Lógicamente, no es poco lo que hay para decir respecto a cómo juzgó el gobierno kirchnerista esta misma cuestión, en cierto modo con inesperada ingenuidad, pues cultivó una extrema exigencia para colocar sobre escenas institucionales variadas banderas con su nombre, aun en los casos donde era notoriamente preferible que los grandes símbolos quedaran en reposo. Pero, nuevamente, es preferible esta ansiedad nominativa al ilusorio estadio en que un grupo político, financiero y empresarial de la globalización, concluye que no necesita nombrarse a sí mismo, porque ya se siente mimetizado en la naturaleza (en la floresta de los jardines del Capital) y su presunta asepsia quiere darle “racionalización tecnológica de nueva derecha” a lo que en el fondo es producto de una derecha sustancialmente anacrónica y abusiva.

El macrismo tiene una aparente ausencia de nombre, desearía ser previsible como un autómata y expulsar el azar de la historia. Su actitud neutralizadora, más allá del daño social que provoca, es una pretensión cercana al totalitarismo. Estar en todo, estar en la lengua y las imágenes supuestamente neutras, es propio de la dictatorial transparencia de la vida globalizada. Esto es servido por el ejercicio de un vasto simulacro. Interpretan como una fusión natural en la “neutralidad” a sus específicas torsiones particularistas y a sus manifiestos intereses económicos.

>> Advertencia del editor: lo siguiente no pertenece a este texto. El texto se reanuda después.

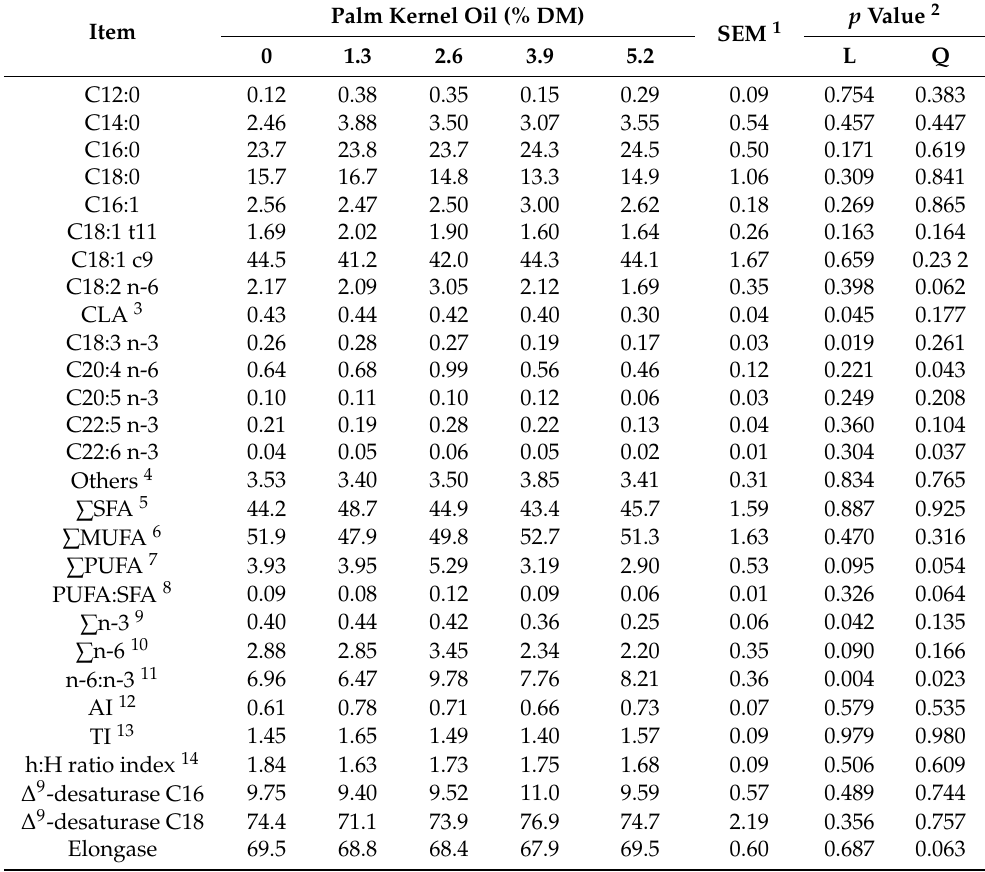
Table 4. Fatty acids profile (% FAME) of Longissimus lumborum muscle of the lambs’ fed diets with different levels of palm kernel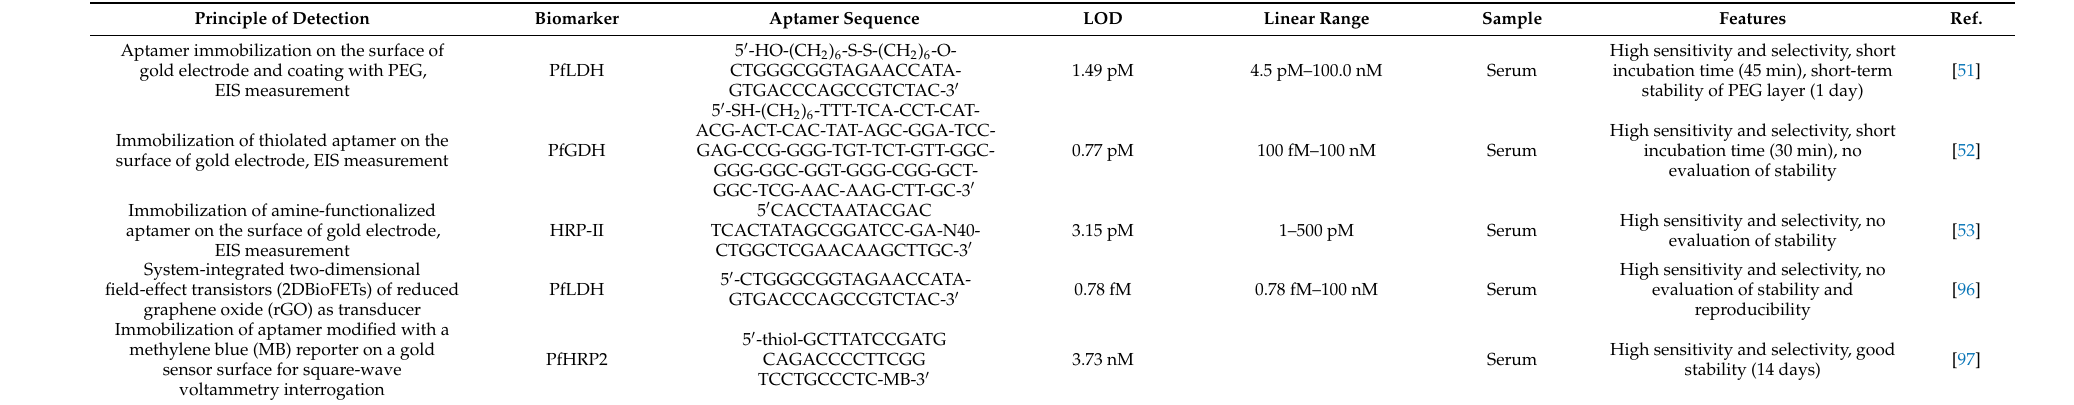
Table 5. Recent advances in electrochemical aptasensors for the detection of malaria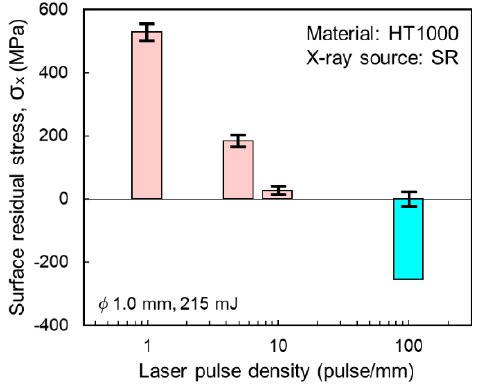
Figure 6. Surface RSs in the x-direction at the center of laser-irradiated lines.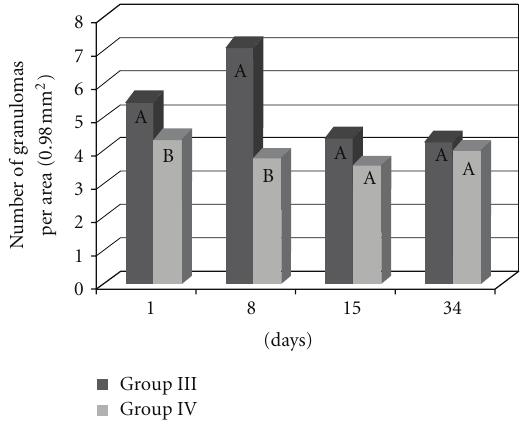
Figure 11: The number of granulomas in the liver of the mice that were previously infected with the S. mansoni BH strain and then inoculated 8 weeks later with eggs from the S. mansoni BH (Group III) or SJ (Group IV) strains. The mice were euthanized 1, 8, 15, or 34 days after the inoculation with the eggs. For each time point, the means depicted with the same letter do not di ff er significantly ( α = 0 .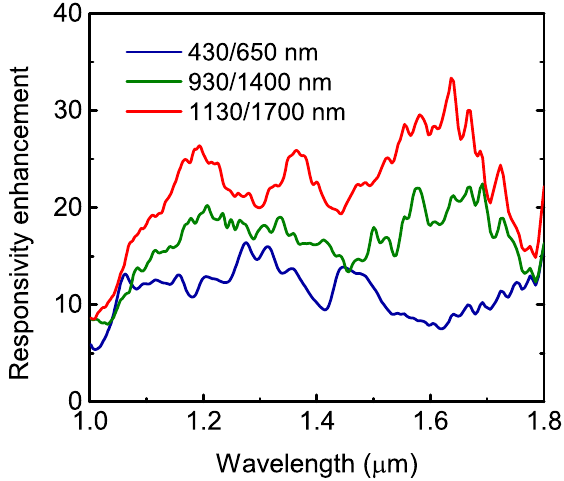
Figure 5. Responsivity enhancement spectra of the Ge/Si QDIPs with photon-trapping hole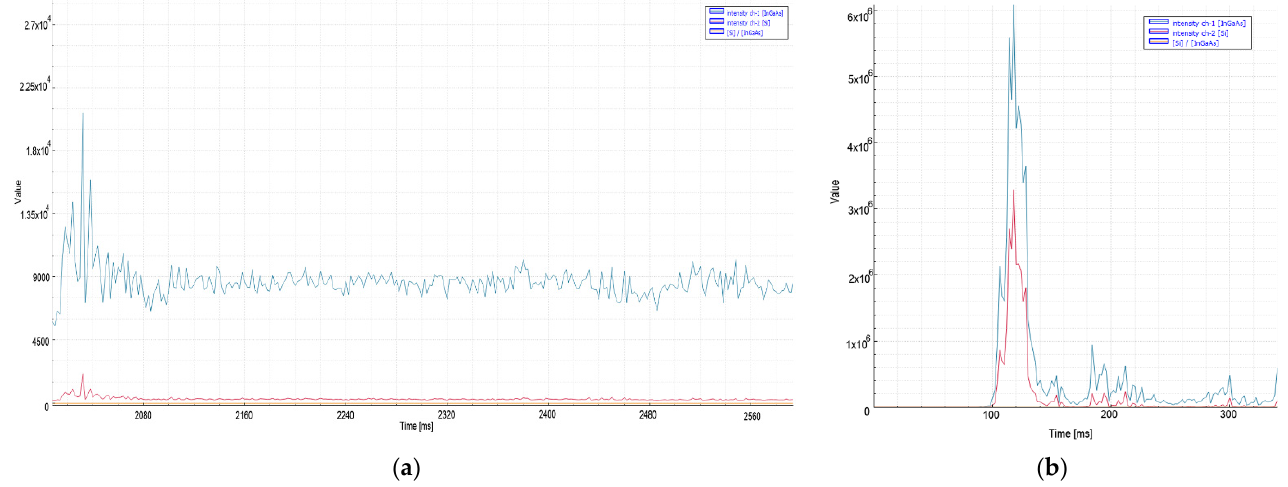
Figure 5. Measurement values recorded during nitrogen cutting of 8 mm aluminum material: ( a ) quality cut with ideal parameters, ( b ) the moment of deterioration of cut and quality.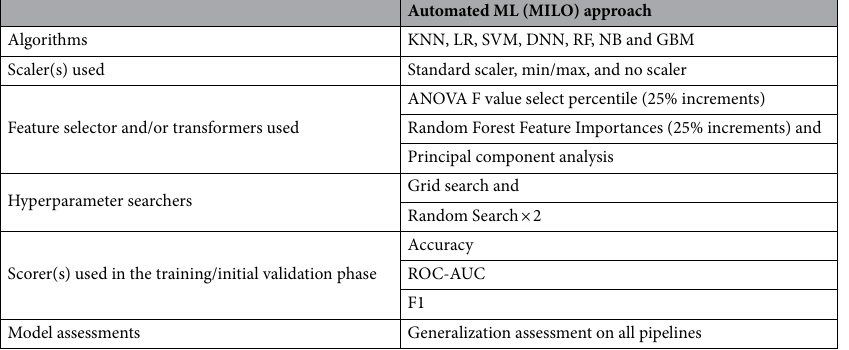
Table 2. Core features of MILO classification algorithms. Seven of the most widely validated and adopted algorithms (deep neural network (DNN), logistic regression (LR), Naïve Bayes (NB), k-nearest neighbors (k-NN), support vector machine (SVM), random forest (RF), and XGBoost gradient boosting machine (GBM)) are used in the pipelines generated in MILO’s automated approach, which also includes several hyperparameter tuning/search tools such as random search tool × 2 in addition to our custom grid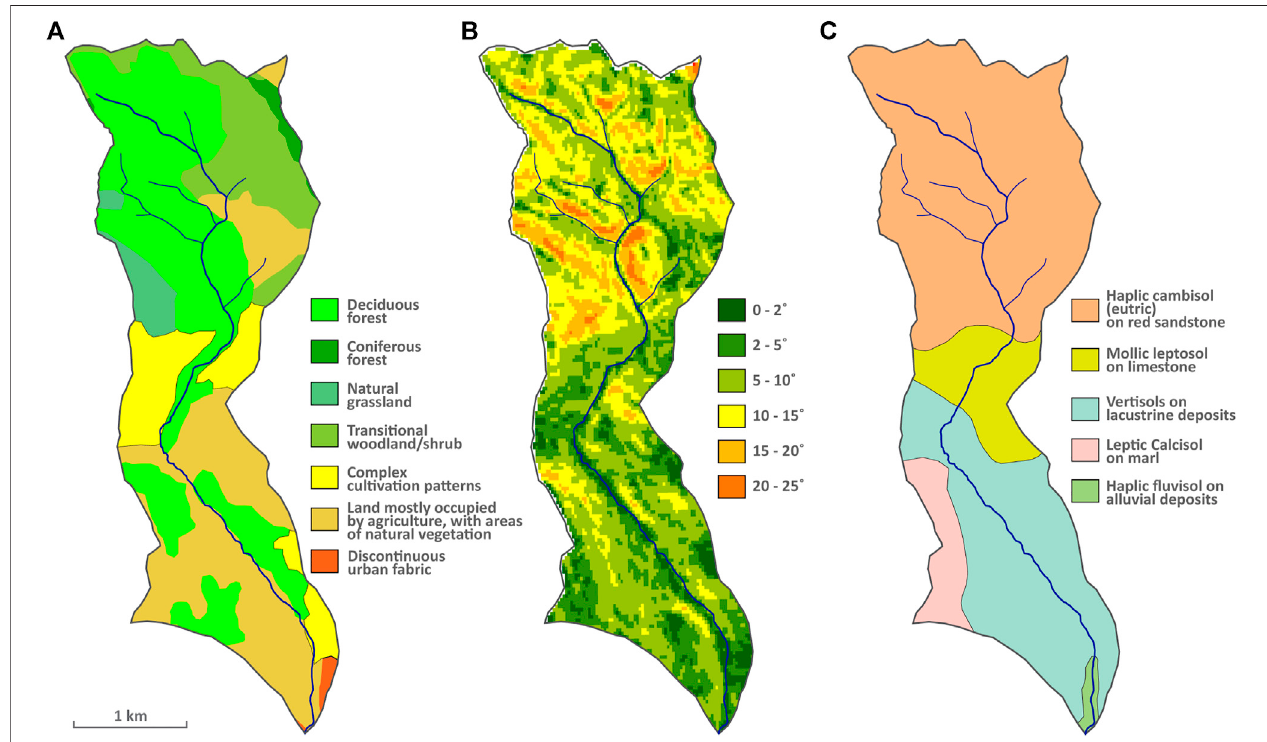
FIGURE 2 | (A) Land Cover (B) slope and (C) soil map of the Crveni potok River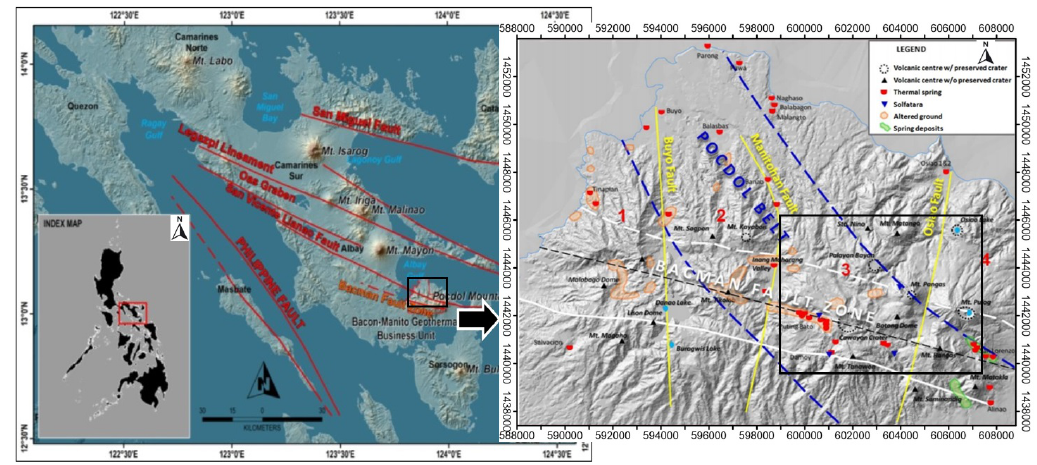
Fig. 1. Map of the study area location and faults structure in the Bac-Man geothermal field [2,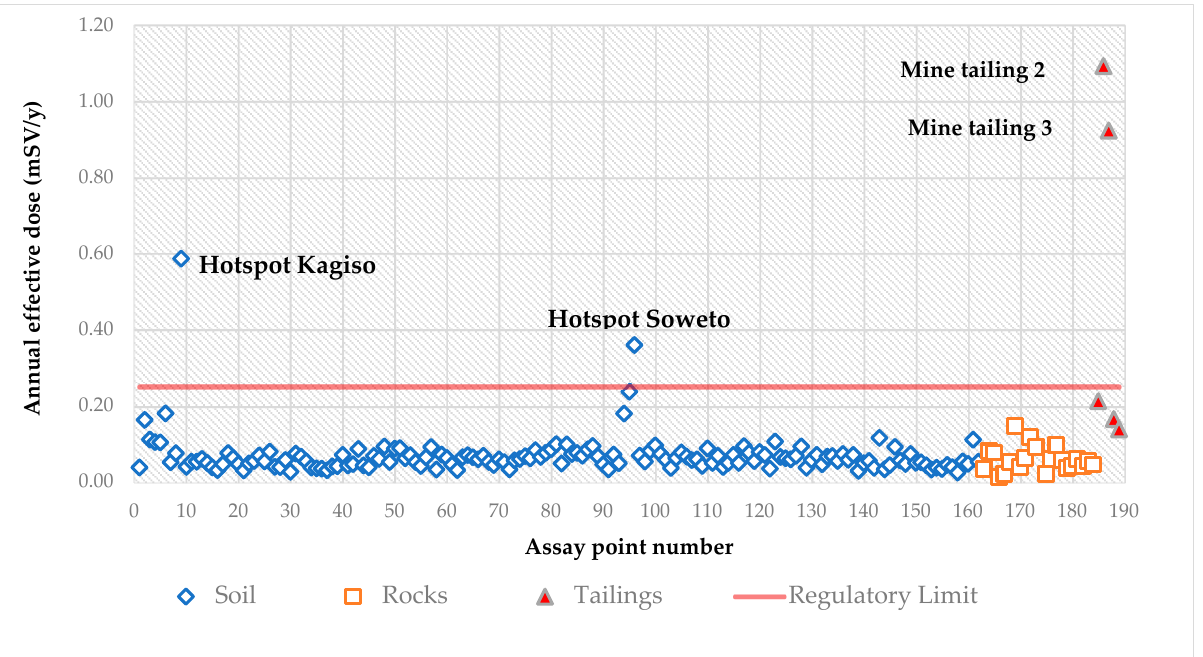
Figure 11. Annual effective dose received in the study area compared with the regulatory limit of 0.25 mSv/y.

Provienen de viejas y nuevas castas económicas, que subsumen toda idea política en un protocolo bancario y financiero. Es un “management” con el que querrían, como reducidores de reliquias, avasallar con insípidas palabras a los viejos blasones de una historia. Los funcionarios del actual gobierno encargados de justificar el desmantelamiento de la institución pública alegan que había una confusión entre partido, medios públicos de comunicación y Estado. El tema, dijimos, está abierto a la discusión. Pero, aunque hubiera sido así de fácil, suena candoroso al lado de los actuales poderes totalistas que solicitan y sostienen al gobierno, donde siquiera existe esa confusión, pues la fusión completa de los poderes de excepción (comunicacionales, políticos, financieros y tecnológicos) es su único y engañoso programa conocido, que, aunque no declarado, es inherente a lo que no pueden dejar de hacer. La época los ha tragado. ¿No señala todo esto la visible inmanencia de los intereses crasos que representan, esa neutralidad estallada bajo un brutal inmediatismo que hace décadas no veíamos?